Harris señala que los amparos permiten establecer que, incluso en su época, fue ilegal el castigo de la leva por el cargo de “faltas a la moral” que recibieron esos varones tras haber sido sorprendidos –la mitad travestidos de mujer— mientras se divertían aquel domingo de hace 115 años en una “accesoria de la cuarta calle de La Paz (hoy Ezequiel Montes, colonia Tabacalera)”, de acuerdo con periódicos como El Imparcial y La Patria.

“Los amparos también nos permiten tener la certeza de que esos siete nombres son verdaderos, porque sin duda los más hábiles declararon nombres falsos”, explica el abogado en derecho corporativo. “Algunos admiten haber estado vestidos de mujer pero se justifican diciendo que se trataba de un baile de disfraces”.

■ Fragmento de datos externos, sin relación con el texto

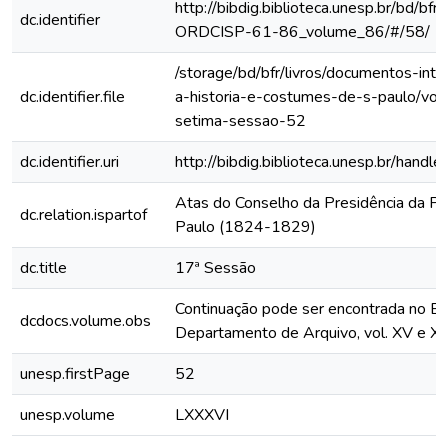
http://bibdig.biblioteca.unesp.br/bd/bf
dc.identifier
ORDCISP-61-86_volume_86/#/58/
/storage/bd/bfr/livros/documentos-int
dc.identifier.file
a-historia-e-costumes-de-s-paulo/vol
setima-sessao-52
dc.identifier.uri
http://bibdig.biblioteca.unesp.br/hand
Atas do Conselho da Presidência da Pr
dc.relation.ispartof
Paulo (1824-1829)
dc.title
17ª Sessão
Continuação pode ser encontrada no Bo
dcdocs.volume.obs
Departamento de Arquivo, vol. XV e XV
unesp.firstPage
52
unesp.volume
LXXXVI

Uno de los que dio su nombre real, aunque no se amparó, fue Enrique Poupard, cuya historia ha podido rastrear el investigador a través de una sobrina bisnieta: Ivonne Poupard Larreategui.

“Cuando me ratificó que era su pariente y le dije, con mucho tacto, que había estado en el famoso Baile de los 41, se sorprendió pero positivamente, y me contó que ahora entendía por qué contaba su abuela que, a pesar de pertenecer a una familia con recursos y ser educado, el tío se había ido a trabajar como obrero del carbón a Estados Unidos; sonaba a destierro y a una especie de escarmiento”, explica Harris.

Un año tomó al investigador “armar el rompecabezas” sobre este suceso histórico, emblemático de la discriminación y el acoso hacia los gays porque el 41 se volvió, en palabras de Carlos Monsiváis, “la señal del choteo, la parodia, la descalificación sarcástica”.

El hilo de la madeja apareció cuando leyó en un diario de la época que a uno de los condenados le llegó el amparo cuando ya iba como soldado camino de Yucatán.

“Me negaba a pensar que yo fuera el único al que se le había ocurrido buscar en archivos judiciales, pero me hice a la tarea, un poco por ensayo y error, centrándome en los casos penales hasta que aparecieron los de conscripción forzada; de pronto cayó el primer nombre y luego, como racimo, los otros seis”.

Tras la redada del baile, en el que siempre se rumoró que estuvo Ignacio de la Torre, yerno de Porfirio Díaz, a quien se dejó escapar, los 22 que iban vestidos de hombre fueron remitidos al 24 Batallón, donde se les cortó el pelo, y los 19 en trajes femeninos llegaron a las barracas de “la Montada”.

“Quien ordenó que barrieran las calles de la ciudad vestidos de mujer, para exponerlos a las burlas públicas, fue el gobernador del Distrito Federal (Ramón Corral, después vicepresidente de Díaz), una pena que decidió por sus pistolas”, añade Harris.

Los también llamados lagartijos o jotitos que pertenecían a familias influyentes lograron evadirse, pero debido al revuelo popular, el proceso que se les siguió a los que no pudieron comprar su libertad tuvo “una velocidad inusual para la época”.

Cinco días después de la redada, el 22 de noviembre, fueron subidos a un tren y enviados a Veracruz por orden del inspector de Policía, Eduardo Veláz-quez, para luego embarcarlos con destino a Yucatán para combatir a los mayas.

“¿Cómo que el inspector de Policía da la orden, y por un asunto administrativo que eran las faltas a la moral son reclutados como leva? Fue un proceso con muchas irregularidades”, explica Harris.

Abunda que planea publicar en un libro sus pesquisas sobre los 41, y adelanta que espera constatar algunos datos y poder corroborar que son reales otros dos nombres.

Tomado de: El Sur. Periódico de Guerrero. Agencia Reforma. Diciembre 17, 2016.